"""
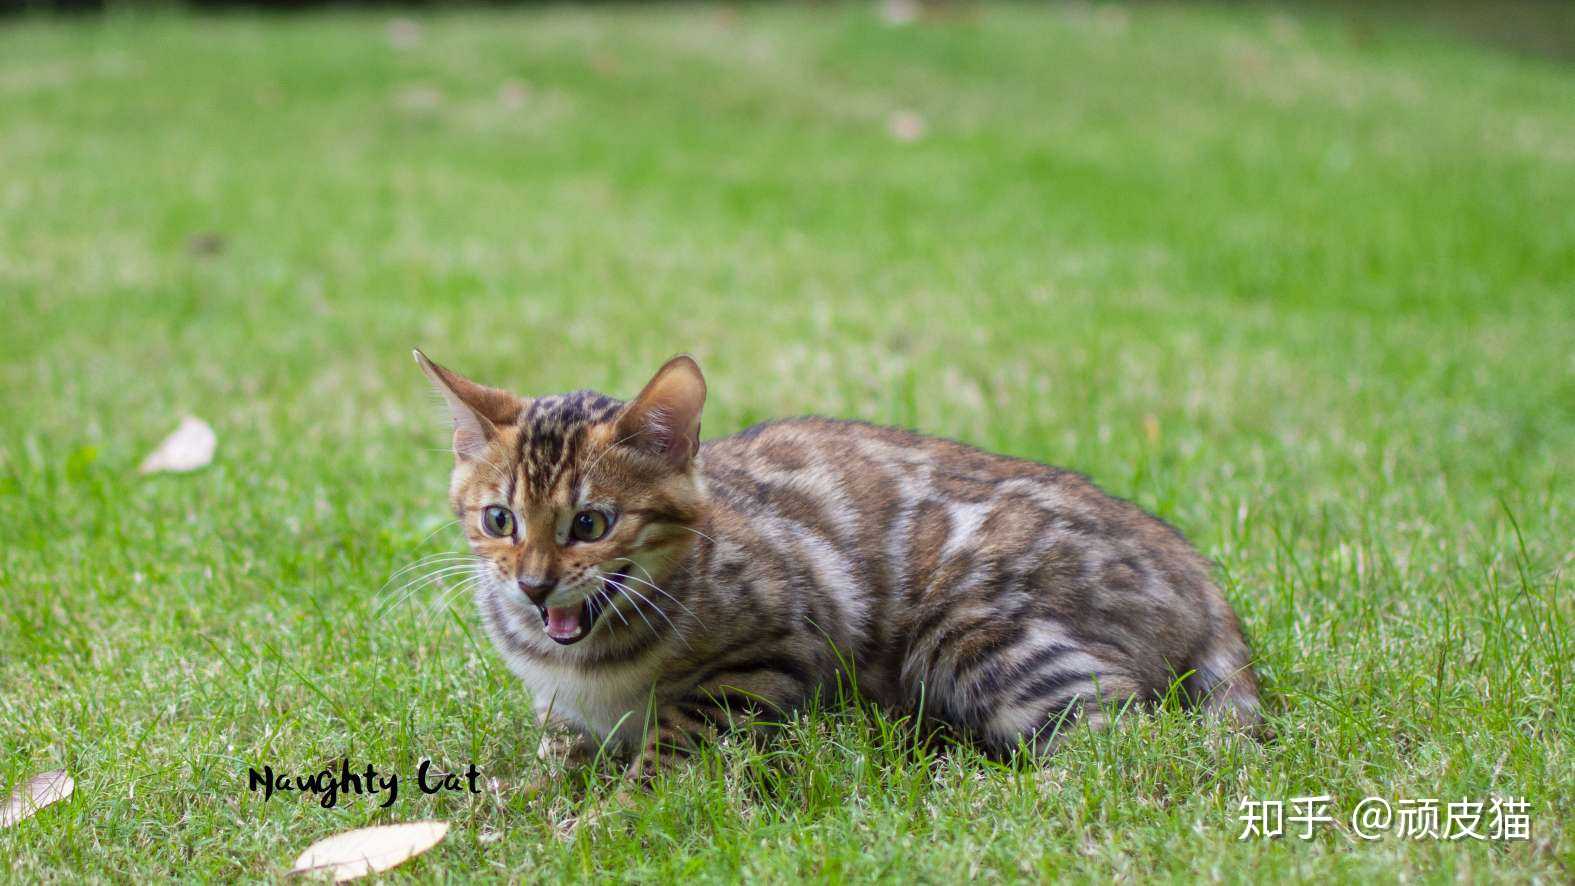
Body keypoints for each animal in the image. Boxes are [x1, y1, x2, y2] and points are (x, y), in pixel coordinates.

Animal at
"""
"""
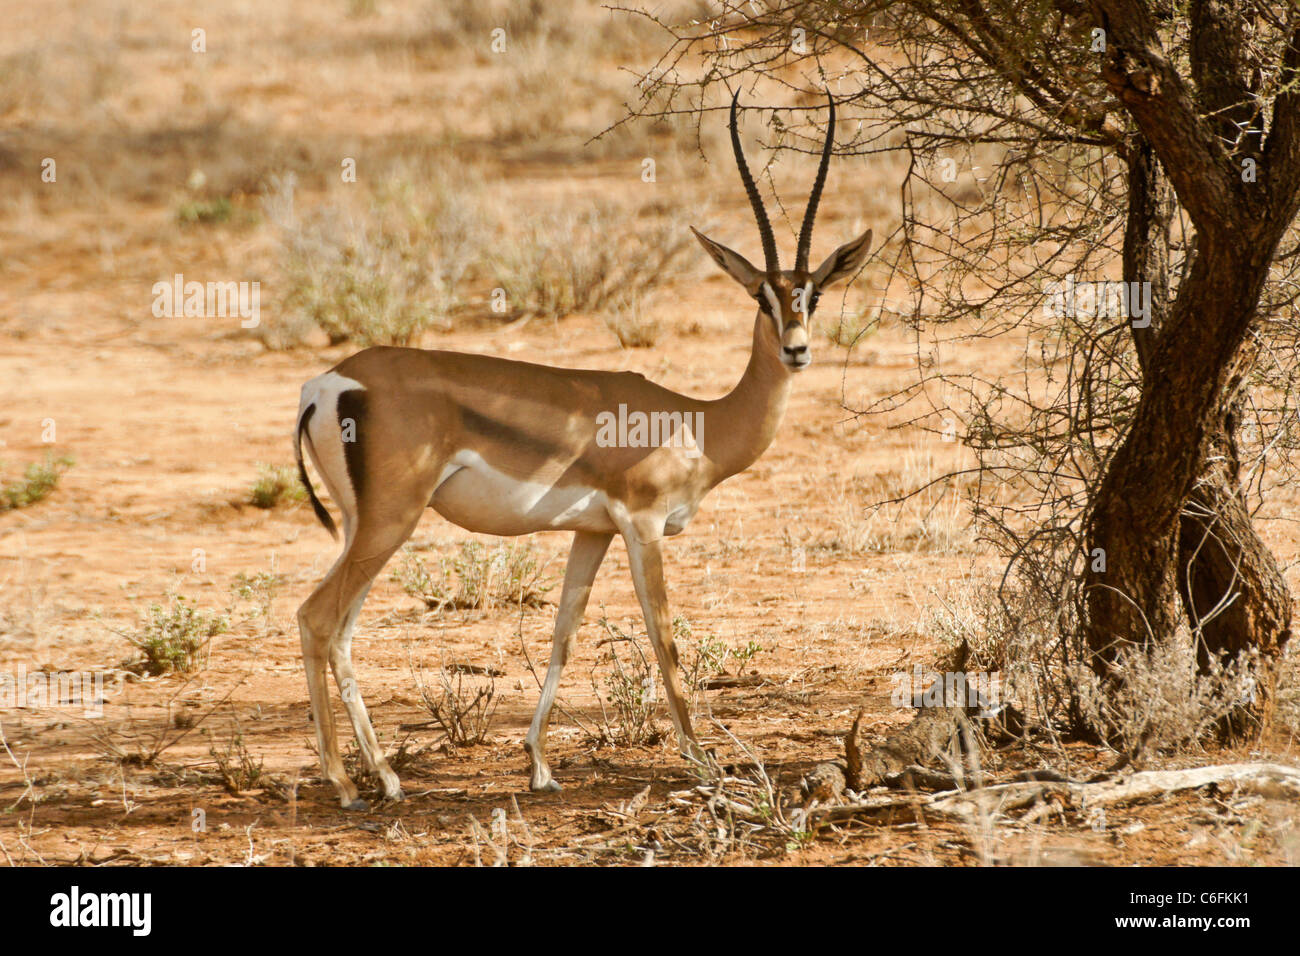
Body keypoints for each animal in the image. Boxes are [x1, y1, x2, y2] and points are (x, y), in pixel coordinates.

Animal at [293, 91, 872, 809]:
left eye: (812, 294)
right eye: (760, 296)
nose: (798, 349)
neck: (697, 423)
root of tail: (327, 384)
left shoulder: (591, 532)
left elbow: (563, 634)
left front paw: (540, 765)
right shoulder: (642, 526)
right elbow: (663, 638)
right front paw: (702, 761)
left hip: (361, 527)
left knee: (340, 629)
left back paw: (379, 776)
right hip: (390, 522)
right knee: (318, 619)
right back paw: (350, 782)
"""
"""
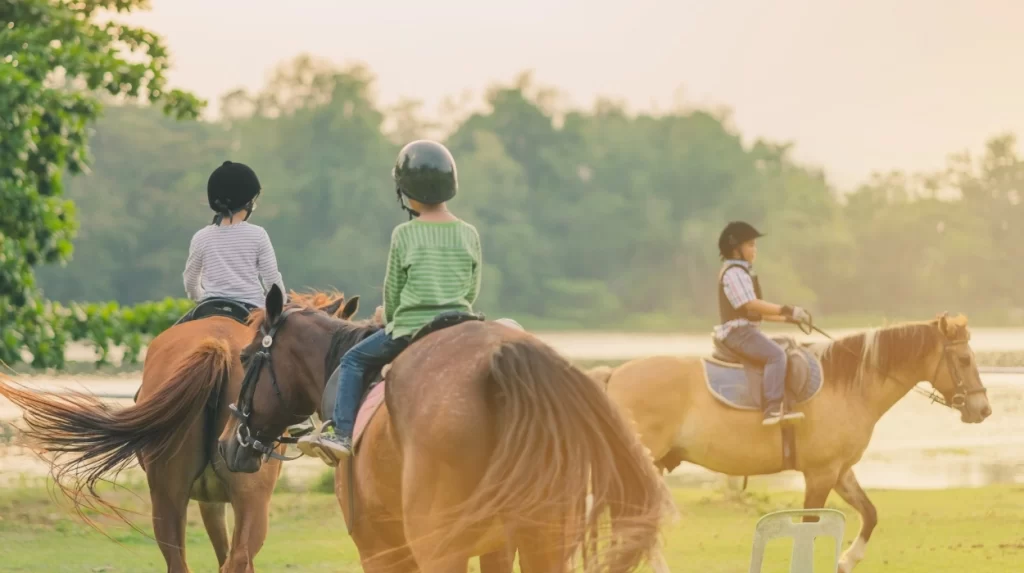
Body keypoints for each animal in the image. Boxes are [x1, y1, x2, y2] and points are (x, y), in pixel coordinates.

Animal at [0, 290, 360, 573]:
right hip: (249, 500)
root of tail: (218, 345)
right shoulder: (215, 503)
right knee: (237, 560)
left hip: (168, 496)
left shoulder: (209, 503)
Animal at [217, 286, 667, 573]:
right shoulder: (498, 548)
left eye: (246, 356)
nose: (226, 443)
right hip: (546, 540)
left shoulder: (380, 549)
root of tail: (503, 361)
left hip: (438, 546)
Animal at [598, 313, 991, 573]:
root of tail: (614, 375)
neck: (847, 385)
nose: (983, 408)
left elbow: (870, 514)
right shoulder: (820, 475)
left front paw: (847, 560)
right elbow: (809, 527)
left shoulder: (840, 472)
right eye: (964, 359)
"""
WORK TO COMPLETE
Set down exactly the lines of the data above, beginning with the line that has "nose: (983, 408)" and ending with the line that has "right eye: (964, 359)", and no others.

YOUR SOLUTION
nose: (983, 408)
left elbow: (870, 514)
right shoulder: (820, 475)
left front paw: (847, 560)
right elbow: (809, 527)
left shoulder: (840, 472)
right eye: (964, 359)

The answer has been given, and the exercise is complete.